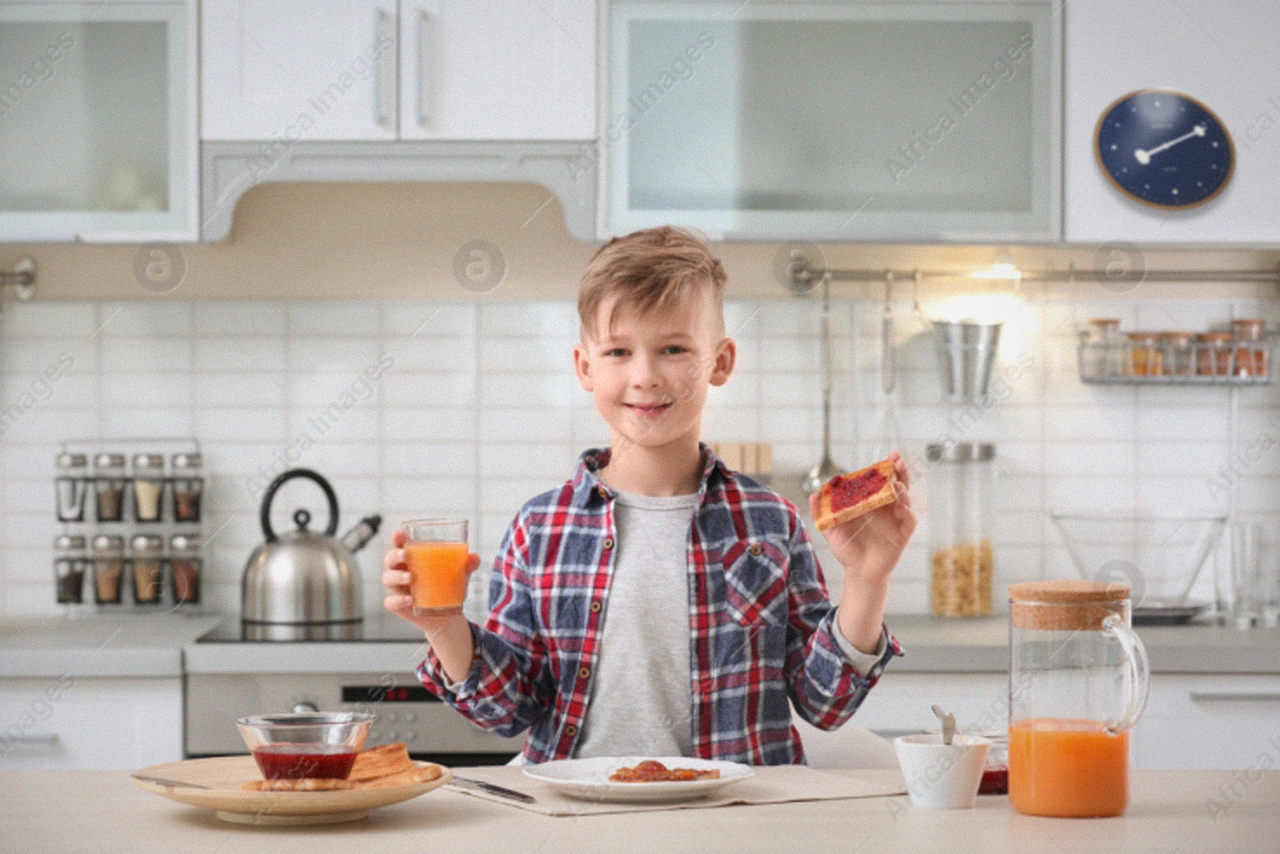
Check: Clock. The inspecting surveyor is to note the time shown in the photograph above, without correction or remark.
8:11
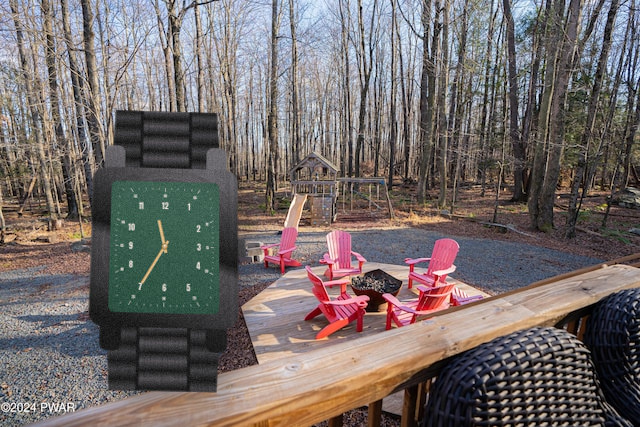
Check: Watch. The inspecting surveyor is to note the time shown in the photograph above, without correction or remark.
11:35
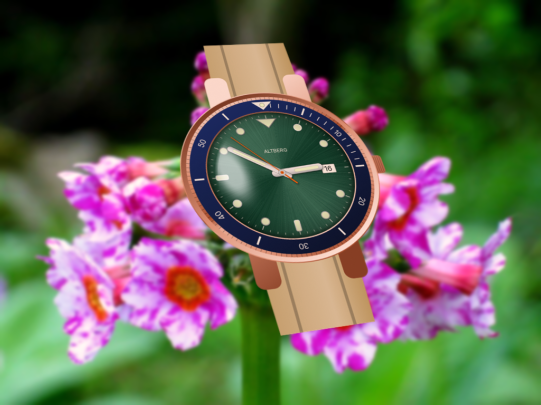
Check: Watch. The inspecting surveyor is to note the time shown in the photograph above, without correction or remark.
2:50:53
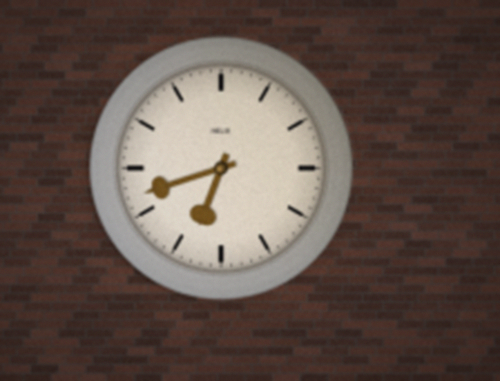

= Описание задания =
Представьте строки всех записей выше в виде нумерованного списка, опустив пустые строки. Изображения в ответ не включайте.

= Полный ответ =
1. Check: Clock. The inspecting surveyor is to note the time shown in the photograph above, without correction or remark.
2. 8:11
3. Check: Watch. The inspecting surveyor is to note the time shown in the photograph above, without correction or remark.
4. 11:35
5. Check: Watch. The inspecting surveyor is to note the time shown in the photograph above, without correction or remark.
6. 2:50:53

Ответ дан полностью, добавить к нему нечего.